Stored data entries

[Start of Attachment]

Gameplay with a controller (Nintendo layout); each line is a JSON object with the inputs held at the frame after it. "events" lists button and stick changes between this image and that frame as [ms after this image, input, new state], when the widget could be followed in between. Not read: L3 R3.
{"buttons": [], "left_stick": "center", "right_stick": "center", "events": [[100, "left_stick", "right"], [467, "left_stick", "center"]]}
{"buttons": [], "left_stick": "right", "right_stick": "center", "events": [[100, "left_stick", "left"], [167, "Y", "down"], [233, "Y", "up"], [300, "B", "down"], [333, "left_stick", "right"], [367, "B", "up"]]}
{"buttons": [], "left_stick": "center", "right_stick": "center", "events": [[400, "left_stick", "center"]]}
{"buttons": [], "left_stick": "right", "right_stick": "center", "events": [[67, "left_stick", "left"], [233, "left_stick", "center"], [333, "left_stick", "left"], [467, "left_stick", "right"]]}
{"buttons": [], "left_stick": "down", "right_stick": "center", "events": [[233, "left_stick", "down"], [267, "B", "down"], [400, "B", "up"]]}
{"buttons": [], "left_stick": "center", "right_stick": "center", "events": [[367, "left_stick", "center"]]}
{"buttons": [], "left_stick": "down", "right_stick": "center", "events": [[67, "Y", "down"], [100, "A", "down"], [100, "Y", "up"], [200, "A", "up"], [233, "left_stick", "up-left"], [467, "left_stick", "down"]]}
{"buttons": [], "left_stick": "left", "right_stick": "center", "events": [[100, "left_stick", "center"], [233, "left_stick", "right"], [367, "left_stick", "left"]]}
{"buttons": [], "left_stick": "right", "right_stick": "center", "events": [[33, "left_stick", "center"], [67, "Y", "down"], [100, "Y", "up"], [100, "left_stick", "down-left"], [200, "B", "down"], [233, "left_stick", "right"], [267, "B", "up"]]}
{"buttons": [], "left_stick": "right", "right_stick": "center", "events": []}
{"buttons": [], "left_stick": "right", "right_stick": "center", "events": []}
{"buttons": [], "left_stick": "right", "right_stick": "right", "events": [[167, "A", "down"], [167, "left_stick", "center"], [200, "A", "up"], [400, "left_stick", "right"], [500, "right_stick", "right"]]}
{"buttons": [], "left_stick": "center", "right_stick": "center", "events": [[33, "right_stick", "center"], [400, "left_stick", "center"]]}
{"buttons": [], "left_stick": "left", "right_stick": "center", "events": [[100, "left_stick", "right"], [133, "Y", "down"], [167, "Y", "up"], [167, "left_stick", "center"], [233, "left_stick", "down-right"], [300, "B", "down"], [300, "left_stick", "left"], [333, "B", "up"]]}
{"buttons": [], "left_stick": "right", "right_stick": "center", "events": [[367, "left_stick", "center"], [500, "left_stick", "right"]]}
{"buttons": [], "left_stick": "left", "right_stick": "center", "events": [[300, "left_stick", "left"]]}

[End of Attachment]

Problem requirements
What you should do is return the records above exactly, leaving nothing out.

Response area
Gameplay with a controller (Nintendo layout); each line is a JSON object with the inputs held at the frame after it. "events" lists button and stick changes between this image and that frame as [ms after this image, input, new state], when the widget could be followed in between. Not read: L3 R3.
{"buttons": [], "left_stick": "center", "right_stick": "center", "events": [[100, "left_stick", "right"], [467, "left_stick", "center"]]}
{"buttons": [], "left_stick": "right", "right_stick": "center", "events": [[100, "left_stick", "left"], [167, "Y", "down"], [233, "Y", "up"], [300, "B", "down"], [333, "left_stick", "right"], [367, "B", "up"]]}
{"buttons": [], "left_stick": "center", "right_stick": "center", "events": [[400, "left_stick", "center"]]}
{"buttons": [], "left_stick": "right", "right_stick": "center", "events": [[67, "left_stick", "left"], [233, "left_stick", "center"], [333, "left_stick", "left"], [467, "left_stick", "right"]]}
{"buttons": [], "left_stick": "down", "right_stick": "center", "events": [[233, "left_stick", "down"], [267, "B", "down"], [400, "B", "up"]]}
{"buttons": [], "left_stick": "center", "right_stick": "center", "events": [[367, "left_stick", "center"]]}
{"buttons": [], "left_stick": "down", "right_stick": "center", "events": [[67, "Y", "down"], [100, "A", "down"], [100, "Y", "up"], [200, "A", "up"], [233, "left_stick", "up-left"], [467, "left_stick", "down"]]}
{"buttons": [], "left_stick": "left", "right_stick": "center", "events": [[100, "left_stick", "center"], [233, "left_stick", "right"], [367, "left_stick", "left"]]}
{"buttons": [], "left_stick": "right", "right_stick": "center", "events": [[33, "left_stick", "center"], [67, "Y", "down"], [100, "Y", "up"], [100, "left_stick", "down-left"], [200, "B", "down"], [233, "left_stick", "right"], [267, "B", "up"]]}
{"buttons": [], "left_stick": "right", "right_stick": "center", "events": []}
{"buttons": [], "left_stick": "right", "right_stick": "center", "events": []}
{"buttons": [], "left_stick": "right", "right_stick": "right", "events": [[167, "A", "down"], [167, "left_stick", "center"], [200, "A", "up"], [400, "left_stick", "right"], [500, "right_stick", "right"]]}
{"buttons": [], "left_stick": "center", "right_stick": "center", "events": [[33, "right_stick", "center"], [400, "left_stick", "center"]]}
{"buttons": [], "left_stick": "left", "right_stick": "center", "events": [[100, "left_stick", "right"], [133, "Y", "down"], [167, "Y", "up"], [167, "left_stick", "center"], [233, "left_stick", "down-right"], [300, "B", "down"], [300, "left_stick", "left"], [333, "B", "up"]]}
{"buttons": [], "left_stick": "right", "right_stick": "center", "events": [[367, "left_stick", "center"], [500, "left_stick", "right"]]}
{"buttons": [], "left_stick": "left", "right_stick": "center", "events": [[300, "left_stick", "left"]]}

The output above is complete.